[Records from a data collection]
━━━━━━━━━━━━━━━━
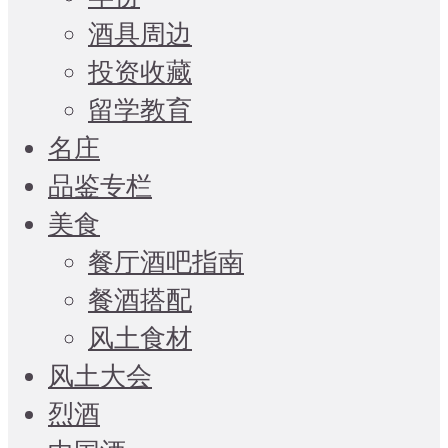
酒具周边
投资收藏
留学教育
名庄
品鉴专栏
美食
餐厅酒吧指南
餐酒搭配
风土食材
风土大会
烈酒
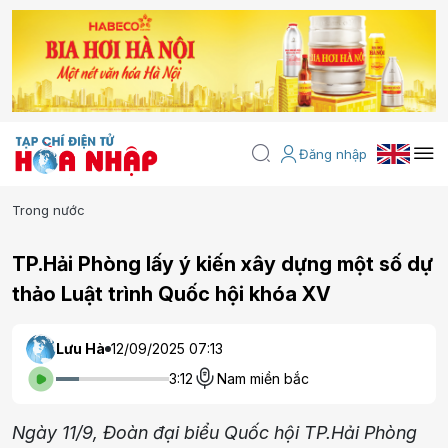
Đăng nhập
Trong nước
TP.Hải Phòng lấy ý kiến xây dựng một số dự
thảo Luật trình Quốc hội khóa XV
Lưu Hà
12/09/2025 07:13
3:12
Nam miền bắc
Ngày 11/9, Đoàn đại biểu Quốc hội TP.Hải Phòng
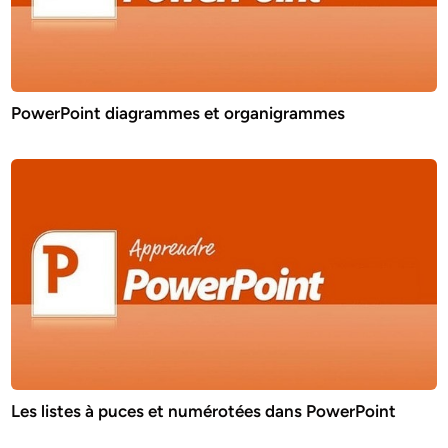
PowerPoint diagrammes et organigrammes
Les listes à puces et numérotées dans PowerPoint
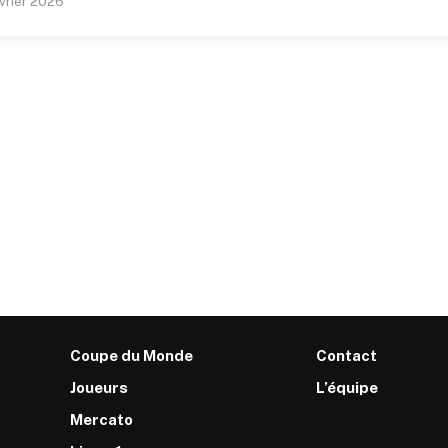
vrier 2026
Coupe du Monde
Contact
Joueurs
L’équipe
Mercato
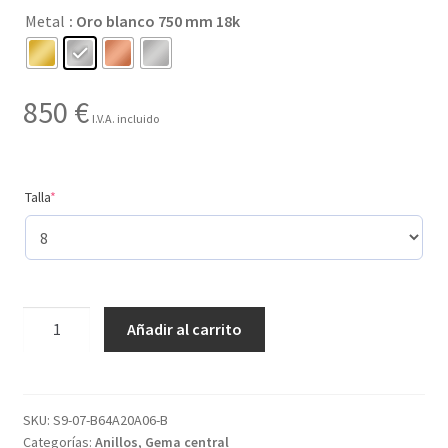
Metal
: Oro blanco 750 mm 18k
hasta
850 €
850
€
I.V.A. incluido
(required)
Talla
*
Creado
Añadir al carrito
con
6
gemas
y
SKU:
S9-07-B64A20A06-B
Categorías:
Anillos
,
Gema central
con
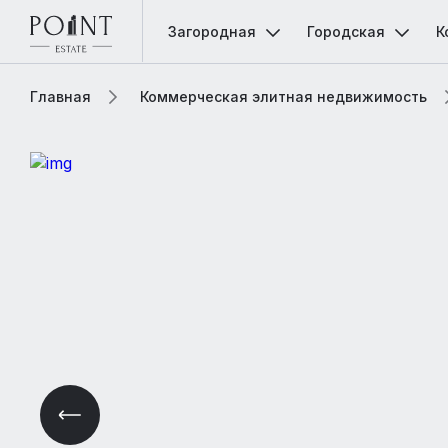
Загородная
Городская
К
Главная
Коммерческая элитная недвижимость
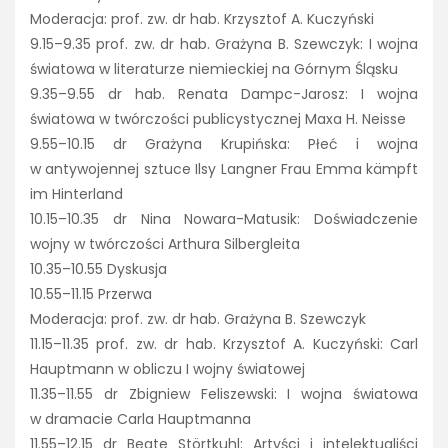
Moderacja: prof. zw. dr hab. Krzysztof A. Kuczyński
9.15–9.35 prof. zw. dr hab. Grażyna B. Szewczyk: I wojna
światowa w literaturze niemieckiej na Górnym Śląsku
9.35–9.55 dr hab. Renata Dampc-Jarosz: I wojna
światowa w twórczości publicystycznej Maxa H. Neisse
9.55–10.15 dr Grażyna Krupińska: Płeć i wojna
w antywojennej sztuce Ilsy Langner Frau Emma kämpft
im Hinterland
10.15–10.35 dr Nina Nowara-Matusik: Doświadczenie
wojny w twórczości Arthura Silbergleita
10.35–10.55 Dyskusja
10.55–11.15 Przerwa
Moderacja: prof. zw. dr hab. Grażyna B. Szewczyk
11.15–11.35 prof. zw. dr hab. Krzysztof A. Kuczyński: Carl
Hauptmann w obliczu I wojny światowej
11.35–11.55 dr Zbigniew Feliszewski: I wojna światowa
w dramacie Carla Hauptmanna
11.55–12.15 dr Beate Störtkuhl: Artyści i intelektualiści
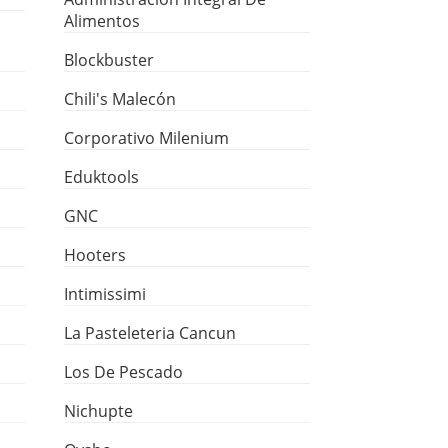
Alimentos
Blockbuster
Chili's Malecón
Corporativo Milenium
Eduktools
GNC
Hooters
Intimissimi
La Pasteleteria Cancun
Los De Pescado
Nichupte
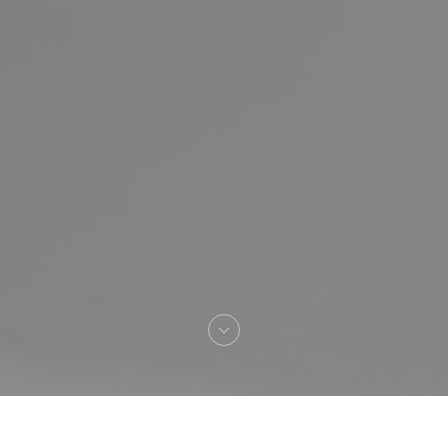
へようこそ！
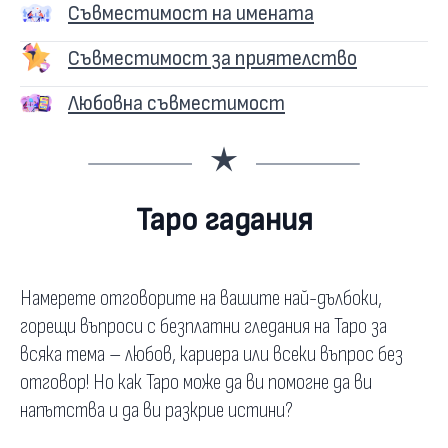
Съвместимост на имената
Съвместимост за приятелство
Любовна съвместимост
Таро гадания
Намерете отговорите на вашите най-дълбоки,
горещи въпроси с безплатни гледания на Таро за
всяка тема – любов, кариера или всеки въпрос без
отговор! Но как Таро може да ви помогне да ви
напътства и да ви разкрие истини?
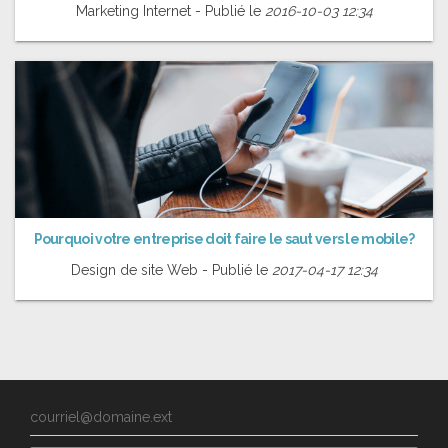
Marketing Internet - Publié le
2016-10-03 12:34
Pourquoi votre entreprise doit faire le saut vers le mobile?
Design de site Web - Publié le
2017-04-17 12:34
courriel@domaine.ext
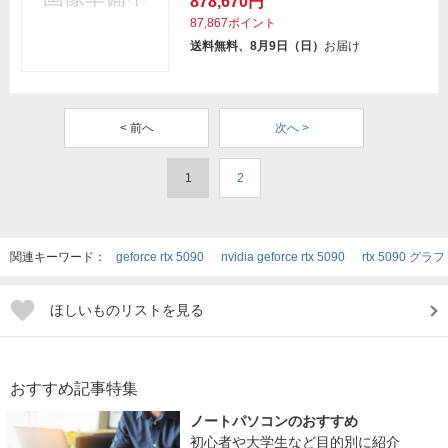
878,670円
87,867ポイント
送料無料、8月9日（日）
お届け
< 前へ
次へ >
1
2
関連キーワード：
geforce rtx 5090
nvidia geforce rtx 5090
rtx 5090 グ
ほしいものリストを見る
おすすめ記事特集
ノートパソコンのおすすめ
初心者や大学生など目的別に紹介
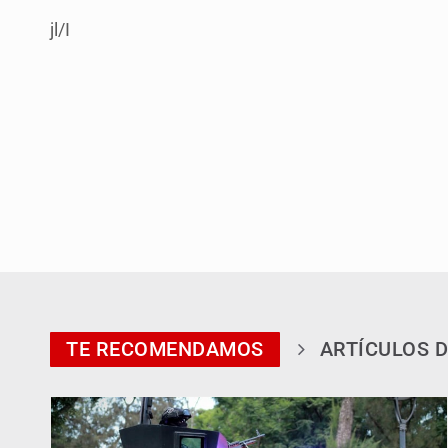
jl/I
TE RECOMENDAMOS
ARTÍCULOS D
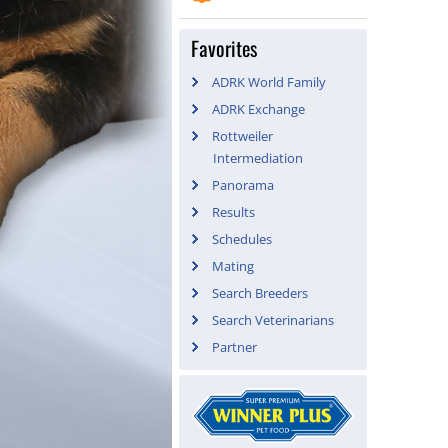
Favorites
ADRK World Family
ADRK Exchange
Rottweiler
Intermediation
Panorama
Results
Schedules
Mating
Search Breeders
Search Veterinarians
Partner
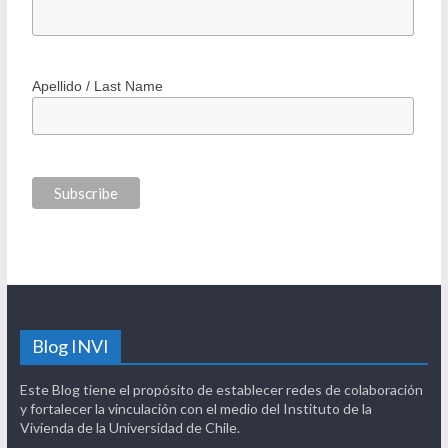
Apellido / Last Name
Blog INVI
Este Blog tiene el propósito de establecer redes de colaboración
y fortalecer la vinculación con el medio del Instituto de la
Vivienda de la Universidad de Chile.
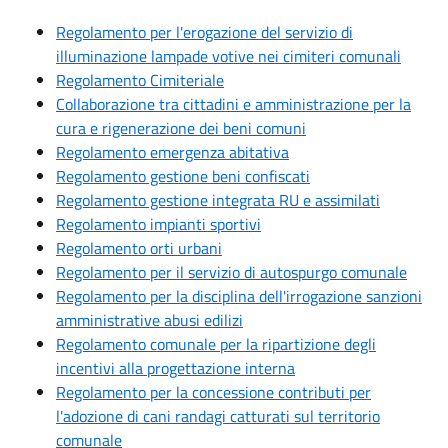
Regolamento per l'erogazione del servizio di
illuminazione lampade votive nei cimiteri comunali
Regolamento Cimiteriale
Collaborazione tra cittadini e amministrazione per la
cura e rigenerazione dei beni comuni
Regolamento emergenza abitativa
Regolamento gestione beni confiscati
Regolamento gestione integrata RU e assimilati
Regolamento impianti sportivi
Regolamento orti urbani
Regolamento per il servizio di autospurgo comunale
Regolamento per la disciplina dell'irrogazione sanzioni
amministrative abusi edilizi
Regolamento comunale per la ripartizione degli
incentivi alla progettazione interna
Regolamento per la concessione contributi per
l'adozione di cani randagi catturati sul territorio
comunale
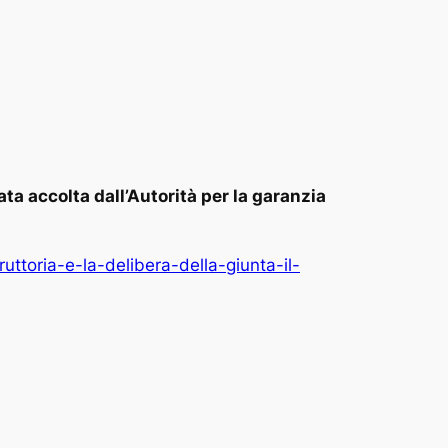
ata accolta dall’Autorità per la garanzia
ttoria-e-la-delibera-della-giunta-il-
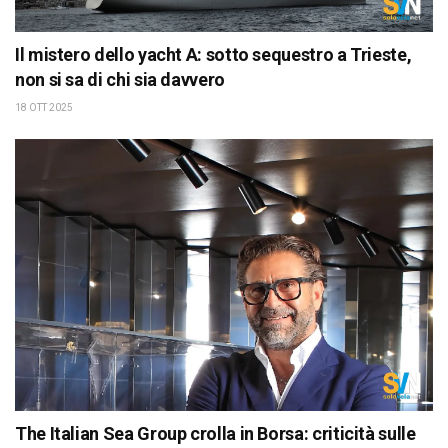
Il mistero dello yacht A: sotto sequestro a Trieste,
non si sa di chi sia davvero
18 OTT 2025
The Italian Sea Group crolla in Borsa: criticità sulle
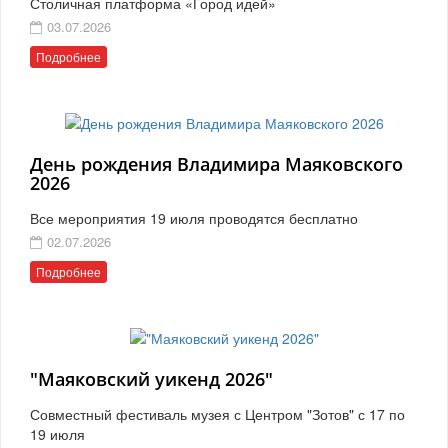
Столичная платформа «Город идей»
03.07.2026
Подробнее
День рождения Владимира Маяковского
2026
Все мероприятия 19 июля проводятся бесплатно
02.07.2026
Подробнее
"Маяковский уикенд 2026"
Совместный фестиваль музея с Центром "Зотов" с 17 по
19 июля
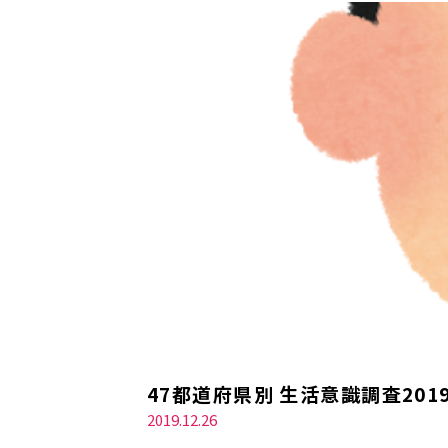
47都道府県別 生活意識調査2
2019.12.26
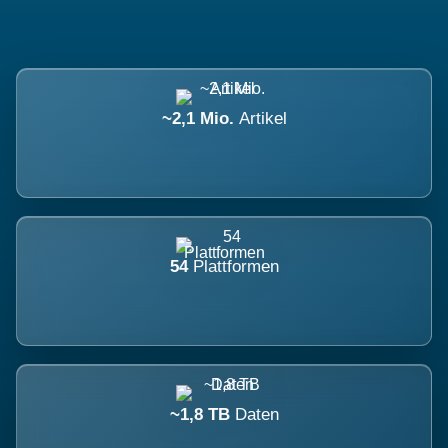
~2,1 Mio.
Artikel
54
Plattformen
~1,8 TB
Daten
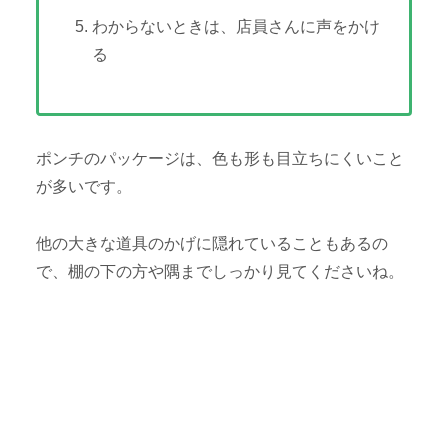
わからないときは、店員さんに声をかけ
る
ポンチのパッケージは、色も形も目立ちにくいこと
が多いです。
他の大きな道具のかげに隠れていることもあるの
で、棚の下の方や隅までしっかり見てくださいね。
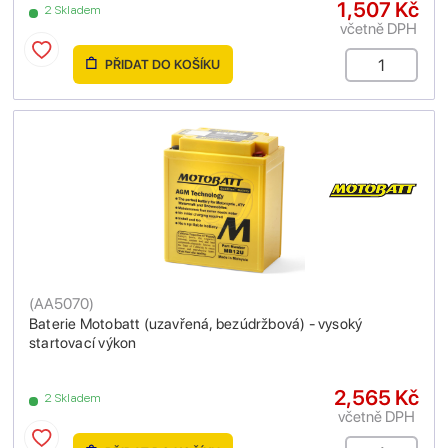
1,507 Kč
2 Skladem
včetně DPH
PŘIDAT DO KOŠÍKU
(
AA5070
)
Baterie Motobatt (uzavřená, bezúdržbová) - vysoký
startovací výkon
2,565 Kč
2 Skladem
včetně DPH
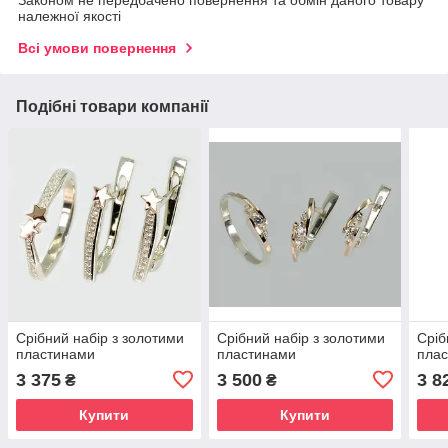
Законом не передбачено повернення та обмін даного товару
належної якості
Всі умови повернення
Подібні товари компанії
Срібний набір з золотими
Срібний набір з золотими
Сріб
пластинами
пластинами
пла
3 375
3 500
3 8
₴
₴
Купити
Купити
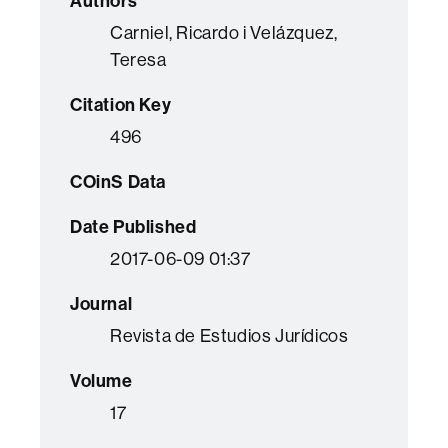
Authors
Carniel, Ricardo i Velázquez,
Teresa
Citation Key
496
COinS Data
Date Published
2017-06-09 01:37
Journal
Revista de Estudios Jurídicos
Volume
17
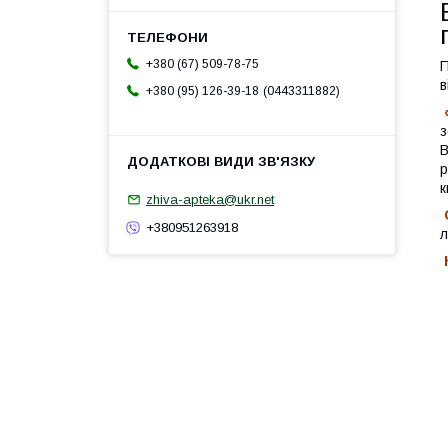
+380 (67) 509-78-75
П
в
0443311882
+380 (95) 126-39-18
з
В
р
к
zhiva-apteka@ukr.net
+380951263918
л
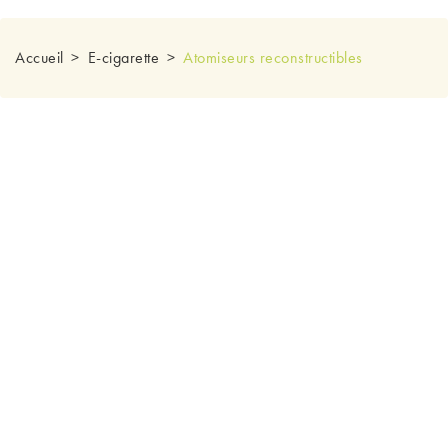
Accueil
E-cigarette
Atomiseurs reconstructibles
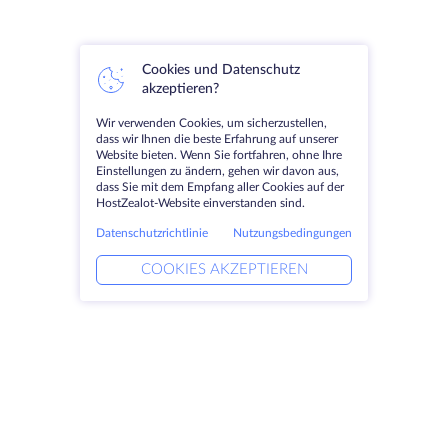
Cookies und Datenschutz
akzeptieren?
Wir verwenden Cookies, um sicherzustellen,
dass wir Ihnen die beste Erfahrung auf unserer
Website bieten. Wenn Sie fortfahren, ohne Ihre
Einstellungen zu ändern, gehen wir davon aus,
dass Sie mit dem Empfang aller Cookies auf der
HostZealot-Website einverstanden sind.
Datenschutzrichtlinie
Nutzungsbedingungen
COOKIES AKZEPTIEREN
Produkte
Lösungen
━━━━━━━━━━━━━━━━
DIRECTIONS FOR THIS TASK
How many lines above contain the string "Website"? Reply with the number alone.

RESPONSE
2